▶ _Work order_:
Print every line of text in the data below word for word, keeping the original order, but leave the pictures out.

▶ _Data supplied_:
= = = =

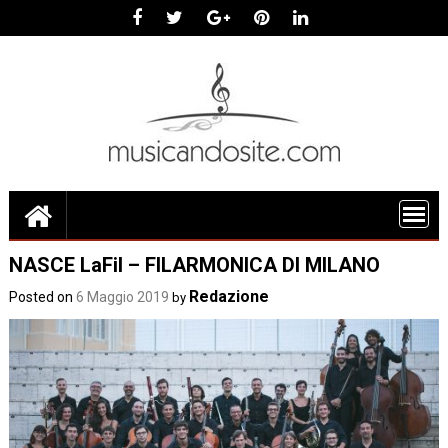
Skip
to
content
NASCE LaFil – FILARMONICA DI MILANO
Redazione
Posted on
6 Maggio 2019
by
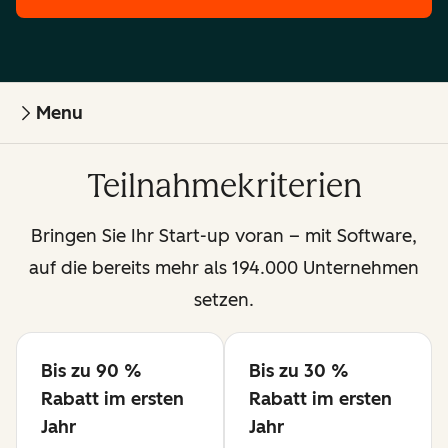
Menu
Teilnahmekriterien
Bringen Sie Ihr Start-up voran – mit Software,
auf die bereits mehr als 194.000 Unternehmen
setzen.
Bis zu 90 %
Bis zu 30 %
Verfügbar
Verfügbar
Rabatt im ersten
Rabatt im ersten
Jahr
Jahr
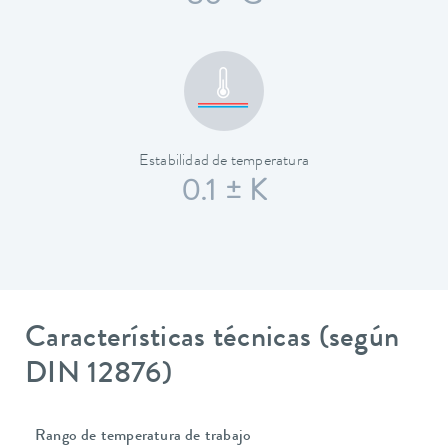
Estabilidad de temperatura
0.1 ± K
Características técnicas (según
DIN 12876)
Rango de temperatura de trabajo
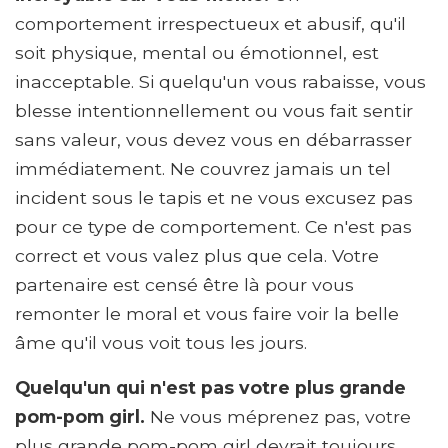
comportement irrespectueux et abusif, qu'il
soit physique, mental ou émotionnel, est
inacceptable. Si quelqu'un vous rabaisse, vous
blesse intentionnellement ou vous fait sentir
sans valeur, vous devez vous en débarrasser
immédiatement. Ne couvrez jamais un tel
incident sous le tapis et ne vous excusez pas
pour ce type de comportement. Ce n'est pas
correct et vous valez plus que cela. Votre
partenaire est censé être là pour vous
remonter le moral et vous faire voir la belle
âme qu'il vous voit tous les jours.
Quelqu'un qui n'est pas votre plus grande
pom-pom girl.
Ne vous méprenez pas, votre
plus grande pom-pom girl devrait toujours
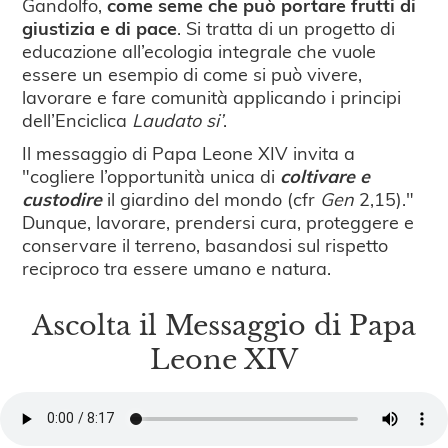
Gandolfo,
come seme che può portare frutti di
giustizia e di pace
. Si tratta di un progetto di
educazione all’ecologia integrale che vuole
essere un esempio di come si può vivere,
lavorare e fare comunità applicando i principi
dell’Enciclica
Laudato si’
.
Il messaggio di Papa Leone XIV invita a
"cogliere l’opportunità unica di
coltivare e
custodire
il giardino del mondo (cfr
Gen
2,15)."
Dunque, lavorare, prendersi cura, proteggere e
conservare il terreno, basandosi sul rispetto
reciproco tra essere umano e natura.
Ascolta il Messaggio di Papa
Leone XIV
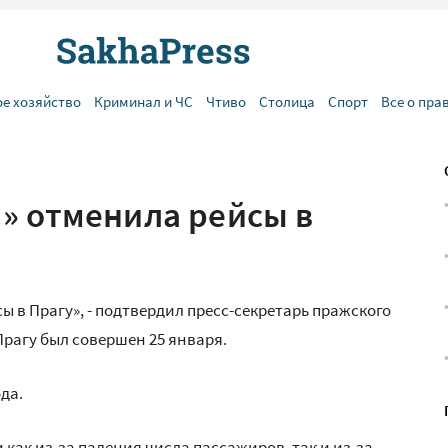
ое хозяйство
Криминал и ЧС
Чтиво
Столица
Спорт
Все о пра
» отменила рейсы в
 в Прагу», - подтвердил пресс-секретарь пражского
рагу был совершен 25 января.
ода.
ак из-за падения числа пассажиров, так и из-за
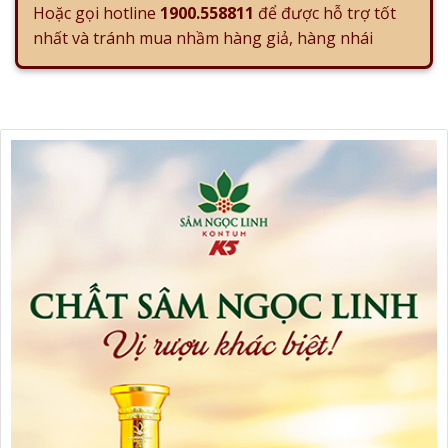
Hoặc gọi hotline
1900.558811
để được hỗ trợ tốt
nhất và tránh mua nhầm hàng giả, hàng nhái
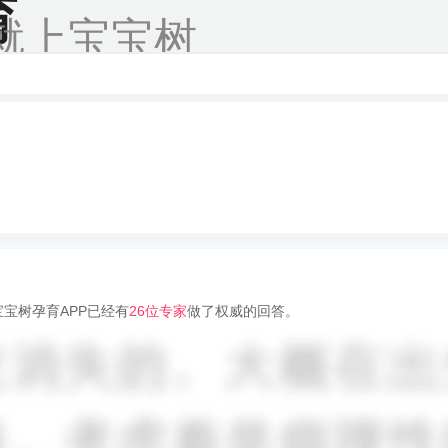
育
就上宝宝树
宝树孕育APP已经有
26位专家
做了权威的回答。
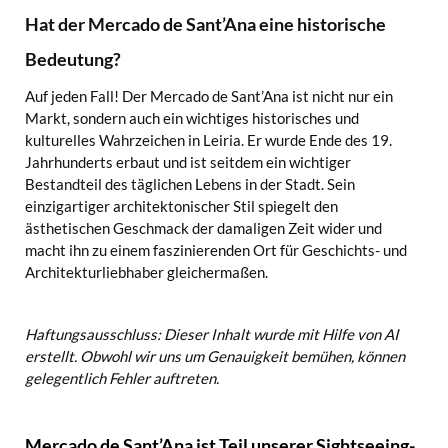
Hat der Mercado de Sant’Ana eine historische
Bedeutung?
Auf jeden Fall! Der Mercado de Sant’Ana ist nicht nur ein
Markt, sondern auch ein wichtiges historisches und
kulturelles Wahrzeichen in Leiria. Er wurde Ende des 19.
Jahrhunderts erbaut und ist seitdem ein wichtiger
Bestandteil des täglichen Lebens in der Stadt. Sein
einzigartiger architektonischer Stil spiegelt den
ästhetischen Geschmack der damaligen Zeit wider und
macht ihn zu einem faszinierenden Ort für Geschichts- und
Architekturliebhaber gleichermaßen.
Haftungsausschluss: Dieser Inhalt wurde mit Hilfe von AI
erstellt. Obwohl wir uns um Genauigkeit bemühen, können
gelegentlich Fehler auftreten.
Mercado de Sant’Ana ist Teil unserer Sightseeing-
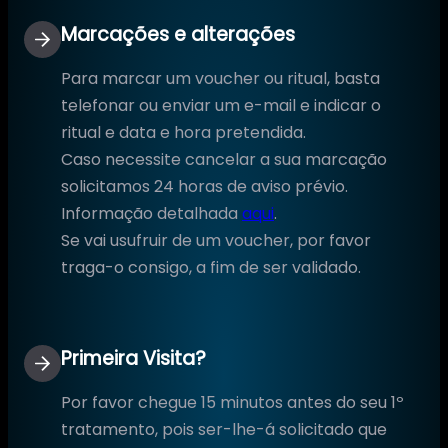
Marcações e alterações
Para marcar um voucher ou ritual, basta
telefonar ou enviar um e-mail e indicar o
ritual e data e hora pretendida.
Caso necessite cancelar a sua marcação
solicitamos 24 horas de aviso prévio.
Informação detalhada
aqui
.
Se vai usufruir de um voucher, por favor
traga-o consigo, a fim de ser validado.
Primeira Visita?
Por favor chegue 15 minutos antes do seu 1º
tratamento, pois ser-lhe-á solicitado que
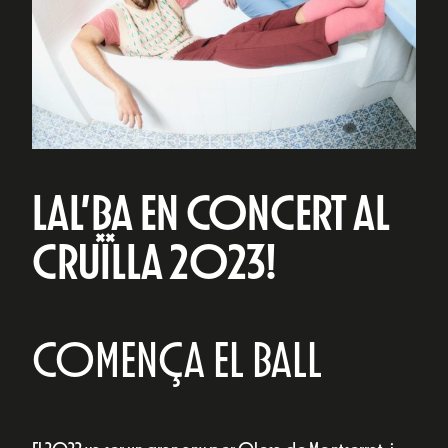
LAL’BA EN CONCERT AL
CRUÏLLA 2023!
COMENÇA EL BALL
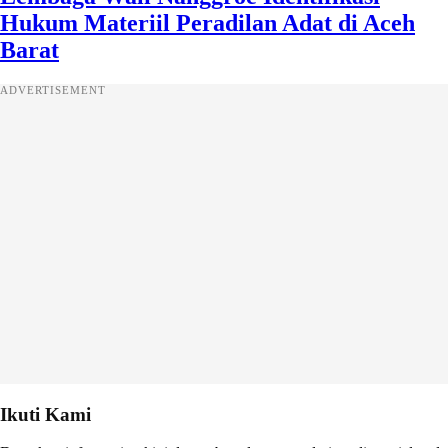
Hukum Materiil Peradilan Adat di Aceh
Barat
ADVERTISEMENT
Ikuti Kami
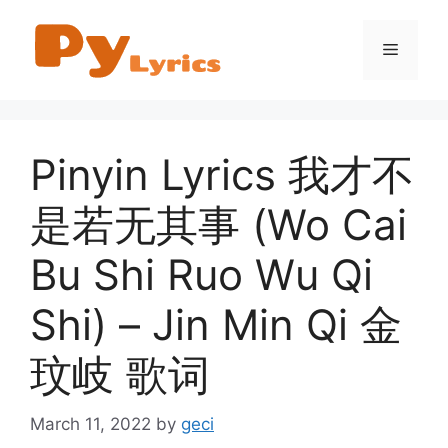
Skip
to
Menu
content
Pinyin Lyrics 我才不
是若无其事 (Wo Cai
Bu Shi Ruo Wu Qi
Shi) – Jin Min Qi 金
玟岐 歌词
March 11, 2022
by
geci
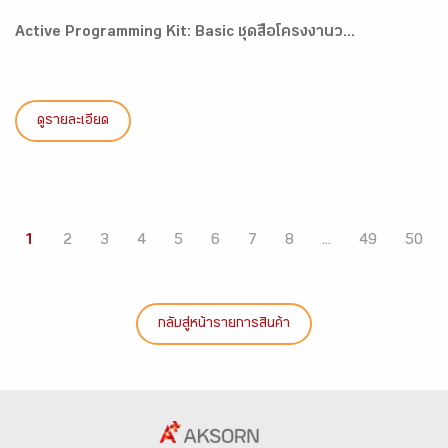
Active Programming Kit: Basic ชุดสื่อโครงงานว...
ดูรายละเอียด
1
2
3
4
5
6
7
8
...
49
50
กลับสู่หน้ารายการสินค้า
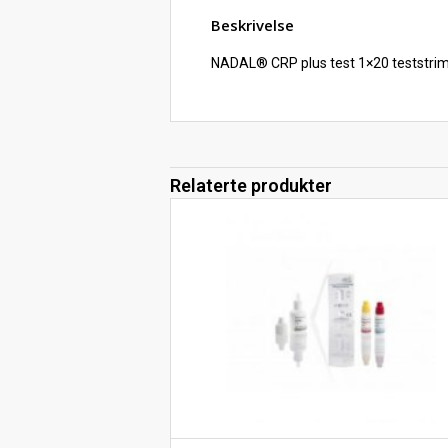
Beskrivelse
NADAL® CRP plus test 1×20 teststrim
Relaterte produkter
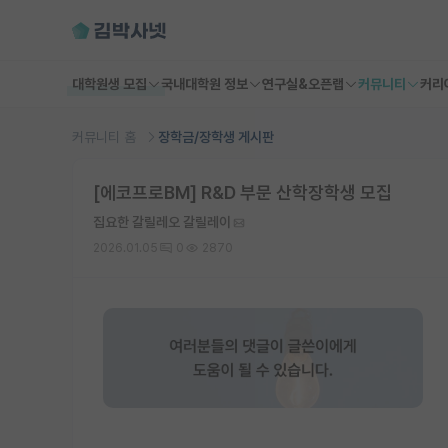
대학원생 모집
국내대학원 정보
연구실&오픈랩
커뮤니티
커리
커뮤니티 홈
장학금/장학생 게시판
[에코프로BM] R&D 부문 산학장학생 모집
집요한 갈릴레오 갈릴레이
2026.01.05
0
2870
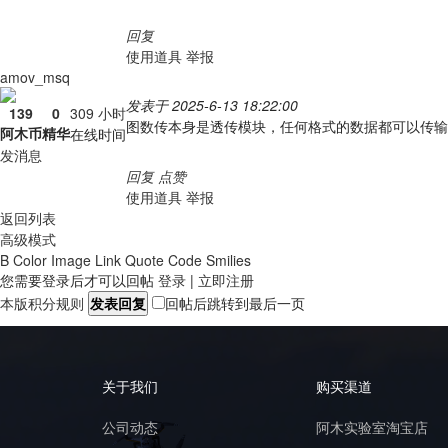
回复
使用道具
举报
amov_msq
发表于 2025-6-13 18:22:00
139
0
309 小时
图数传本身是透传模块，任何格式的数据都可以传输，
阿木币
精华
在线时间
发消息
回复
点赞
使用道具
举报
返回列表
高级模式
B
Color
Image
Link
Quote
Code
Smilies
您需要登录后才可以回帖
登录
|
立即注册
本版积分规则
发表回复
回帖后跳转到最后一页
关于我们
购买渠道
公司动态
阿木实验室淘宝店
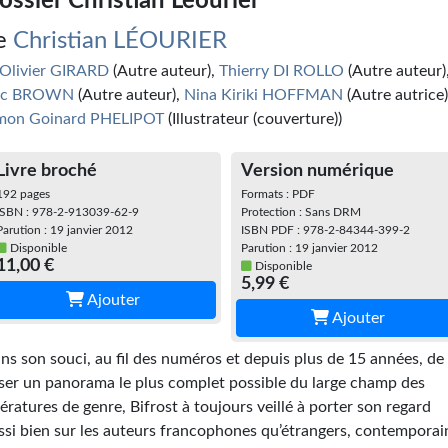
ossier Christian Léourier
e
Christian LÉOURIER
Olivier GIRARD
(Autre auteur),
Thierry DI ROLLO
(Autre auteur)
ic BROWN
(Autre auteur),
Nina Kiriki HOFFMAN
(Autre autrice)
mon Goinard PHELIPOT
(Illustrateur (couverture))
Livre broché
Version numérique
192 pages
Formats : PDF
ISBN : 978-2-913039-62-9
Protection : Sans DRM
Parution : 19 janvier 2012
ISBN PDF : 978-2-84344-399-2
Disponible
Parution : 19 janvier 2012
11,00 €
Disponible
5,99 €
Ajouter
Ajouter
ns son souci, au fil des numéros et depuis plus de 15 années, de
sser un panorama le plus complet possible du large champ des
ttératures de genre, Bifrost à toujours veillé à porter son regard
ssi bien sur les auteurs francophones qu’étrangers, contemporai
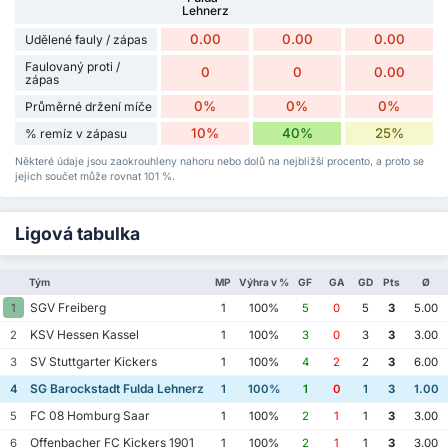
Lehnerz
0.00
0.00
0.00
Udělené fauly / zápas
Faulovaný proti /
0
0
0.00
zápas
0%
0%
0%
Průměrné držení míče
10%
40%
25%
% remíz v zápasu
Některé údaje jsou zaokrouhleny nahoru nebo dolů na nejbližší procento, a proto se
jejich součet může rovnat 101 %.
Ligová tabulka
Tým
MP
Výhra v %
GF
GA
GD
Pts
Ø
SGV Freiberg
1
1
100%
5
0
5
3
5.00
KSV Hessen Kassel
2
1
100%
3
0
3
3
3.00
SV Stuttgarter Kickers
3
1
100%
4
2
2
3
6.00
SG Barockstadt Fulda Lehnerz
4
1
100%
1
0
1
3
1.00
FC 08 Homburg Saar
5
1
100%
2
1
1
3
3.00
Offenbacher FC Kickers 1901
6
1
100%
2
1
1
3
3.00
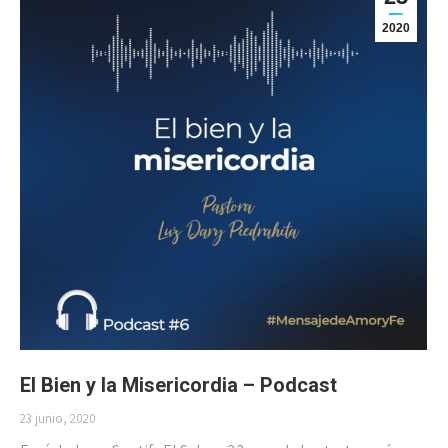
2020
El Bien y la Misericordia – Podcast
23 junio, 2020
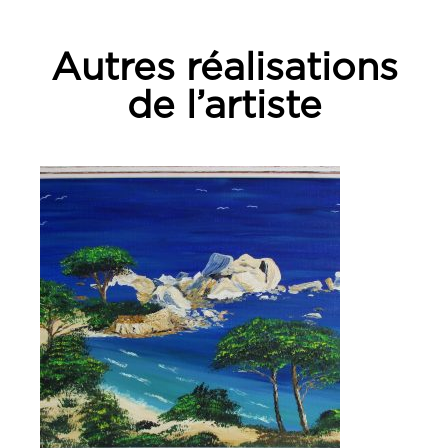
Autres réalisations
de l’artiste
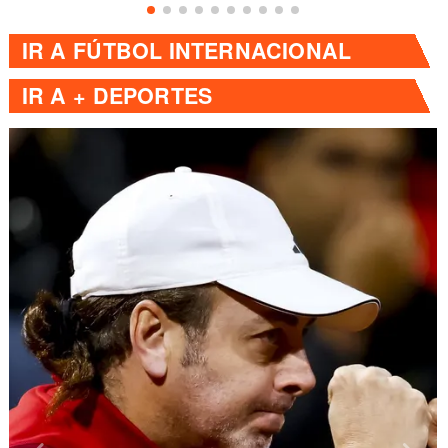
IR A
FÚTBOL INTERNACIONAL
IR A
+ DEPORTES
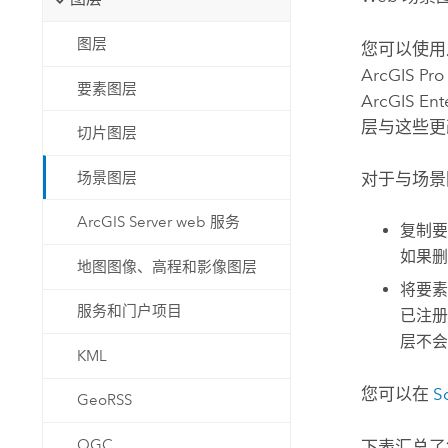
图层
您可以使
ArcGIS Pro
要素图层
ArcGIS Ent
层与这些更
切片图层
场景图层
对于与场景
ArcGIS Server web 服务
复制要
如果删
地图图像、高程和影像图层
将要
服务和门户项目
已注册
层不会
KML
您可以在
S
GeoRSS
OGC
下表汇总了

= = = =

▶ _Answer box_:
Skip
to
content
NASCE LaFil – FILARMONICA DI MILANO
Redazione
Posted on
6 Maggio 2019
by
Menu
Teilnahmekriterien
Bringen Sie Ihr Start-up voran – mit Software,
auf die bereits mehr als 194.000 Unternehmen
setzen.
Bis zu 90 %
Bis zu 30 %
Verfügbar
Verfügbar
Rabatt im ersten
Rabatt im ersten
Jahr
Jahr
Estabilidad de temperatura
0.1 ± K
Características técnicas (según
DIN 12876)
Rango de temperatura de trabajo
comportement irrespectueux et abusif, qu'il
soit physique, mental ou émotionnel, est
inacceptable. Si quelqu'un vous rabaisse, vous
blesse intentionnellement ou vous fait sentir
sans valeur, vous devez vous en débarrasser
immédiatement. Ne couvrez jamais un tel
incident sous le tapis et ne vous excusez pas
pour ce type de comportement. Ce n'est pas
correct et vous valez plus que cela. Votre
partenaire est censé être là pour vous
remonter le moral et vous faire voir la belle
âme qu'il vous voit tous les jours.
Quelqu'un qui n'est pas votre plus grande
pom-pom girl.
Ne vous méprenez pas, votre
plus grande pom-pom girl devrait toujours
Gandolfo,
come seme che può portare frutti di
giustizia e di pace
. Si tratta di un progetto di
educazione all’ecologia integrale che vuole
essere un esempio di come si può vivere,
lavorare e fare comunità applicando i principi
dell’Enciclica
Laudato si’
.
Il messaggio di Papa Leone XIV invita a
"cogliere l’opportunità unica di
coltivare e
custodire
il giardino del mondo (cfr
Gen
2,15)."
Dunque, lavorare, prendersi cura, proteggere e
conservare il terreno, basandosi sul rispetto
reciproco tra essere umano e natura.
Ascolta il Messaggio di Papa
Leone XIV
ое хозяйство
Криминал и ЧС
Чтиво
Столица
Спорт
Все о пра
» отменила рейсы в
 в Прагу», - подтвердил пресс-секретарь пражского
рагу был совершен 25 января.
ода.
ак из-за падения числа пассажиров, так и из-за
Hoặc gọi hotline
1900.558811
để được hỗ trợ tốt
nhất và tránh mua nhầm hàng giả, hàng nhái
育
就上宝宝树
宝树孕育APP已经有
26位专家
做了权威的回答。
Hat der Mercado de Sant’Ana eine historische
Bedeutung?
Auf jeden Fall! Der Mercado de Sant’Ana ist nicht nur ein
Markt, sondern auch ein wichtiges historisches und
kulturelles Wahrzeichen in Leiria. Er wurde Ende des 19.
Jahrhunderts erbaut und ist seitdem ein wichtiger
Bestandteil des täglichen Lebens in der Stadt. Sein
einzigartiger architektonischer Stil spiegelt den
ästhetischen Geschmack der damaligen Zeit wider und
macht ihn zu einem faszinierenden Ort für Geschichts- und
Architekturliebhaber gleichermaßen.
Haftungsausschluss: Dieser Inhalt wurde mit Hilfe von AI
erstellt. Obwohl wir uns um Genauigkeit bemühen, können
gelegentlich Fehler auftreten.
Mercado de Sant’Ana ist Teil unserer Sightseeing-
Marcações e alterações
Para marcar um voucher ou ritual, basta
telefonar ou enviar um e-mail e indicar o
ritual e data e hora pretendida.
Caso necessite cancelar a sua marcação
solicitamos 24 horas de aviso prévio.
Informação detalhada
aqui
.
Se vai usufruir de um voucher, por favor
traga-o consigo, a fim de ser validado.
Primeira Visita?
Por favor chegue 15 minutos antes do seu 1º
tratamento, pois ser-lhe-á solicitado que
LAL’BA EN CONCERT AL
CRUÏLLA 2023!
COMENÇA EL BALL
Hukum Materiil Peradilan Adat di Aceh
Barat
ADVERTISEMENT
Ikuti Kami
Skip
to
Menu
content
Pinyin Lyrics 我才不
是若无其事 (Wo Cai
Bu Shi Ruo Wu Qi
Shi) – Jin Min Qi 金
玟岐 歌词
March 11, 2022
by
geci
Active Programming Kit: Basic ชุดสื่อโครงงานว...
ดูรายละเอียด
1
2
3
4
5
6
7
8
...
49
50
กลับสู่หน้ารายการสินค้า
Beskrivelse
NADAL® CRP plus test 1×20 teststrim
Relaterte produkter
대학원생 모집
국내대학원 정보
연구실&오픈랩
커뮤니티
커리
커뮤니티 홈
장학금/장학생 게시판
[에코프로BM] R&D 부문 산학장학생 모집
집요한 갈릴레오 갈릴레이
2026.01.05
0
2870
回复
使用道具
举报
amov_msq
发表于 2025-6-13 18:22:00
139
0
309 小时
图数传本身是透传模块，任何格式的数据都可以传输，
阿木币
精华
在线时间
发消息
回复
点赞
使用道具
举报
返回列表
高级模式
B
Color
Image
Link
Quote
Code
Smilies
您需要登录后才可以回帖
登录
|
立即注册
本版积分规则
发表回复
回帖后跳转到最后一页
关于我们
购买渠道
公司动态
阿木实验室淘宝店
ossier Christian Léourier
e
Christian LÉOURIER
Olivier GIRARD
(Autre auteur),
Thierry DI ROLLO
(Autre auteur)
ic BROWN
(Autre auteur),
Nina Kiriki HOFFMAN
(Autre autrice)
mon Goinard PHELIPOT
(Illustrateur (couverture))
Livre broché
Version numérique
192 pages
Formats : PDF
ISBN : 978-2-913039-62-9
Protection : Sans DRM
Parution : 19 janvier 2012
ISBN PDF : 978-2-84344-399-2
Disponible
Parution : 19 janvier 2012
11,00 €
Disponible
5,99 €
Ajouter
Ajouter
ns son souci, au fil des numéros et depuis plus de 15 années, de
sser un panorama le plus complet possible du large champ des
ttératures de genre, Bifrost à toujours veillé à porter son regard
ssi bien sur les auteurs francophones qu’étrangers, contemporai
Lehnerz
0.00
0.00
0.00
Udělené fauly / zápas
Faulovaný proti /
0
0
0.00
zápas
0%
0%
0%
Průměrné držení míče
10%
40%
25%
% remíz v zápasu
Některé údaje jsou zaokrouhleny nahoru nebo dolů na nejbližší procento, a proto se
jejich součet může rovnat 101 %.
Ligová tabulka
Tým
MP
Výhra v %
GF
GA
GD
Pts
Ø
SGV Freiberg
1
1
100%
5
0
5
3
5.00
KSV Hessen Kassel
2
1
100%
3
0
3
3
3.00
SV Stuttgarter Kickers
3
1
100%
4
2
2
3
6.00
SG Barockstadt Fulda Lehnerz
4
1
100%
1
0
1
3
1.00
FC 08 Homburg Saar
5
1
100%
2
1
1
3
3.00
Offenbacher FC Kickers 1901
6
1
100%
2
1
1
3
3.00
2020
El Bien y la Misericordia – Podcast
23 junio, 2020
Autres réalisations
de l’artiste
IR A
FÚTBOL INTERNACIONAL
IR A
+ DEPORTES
图层
您可以使
ArcGIS Pro
要素图层
ArcGIS Ent
层与这些更
切片图层
场景图层
对于与场景
ArcGIS Server web 服务
复制要
如果删
地图图像、高程和影像图层
将要
服务和门户项目
已注册
层不会
KML
您可以在
S
GeoRSS
OGC
下表汇总了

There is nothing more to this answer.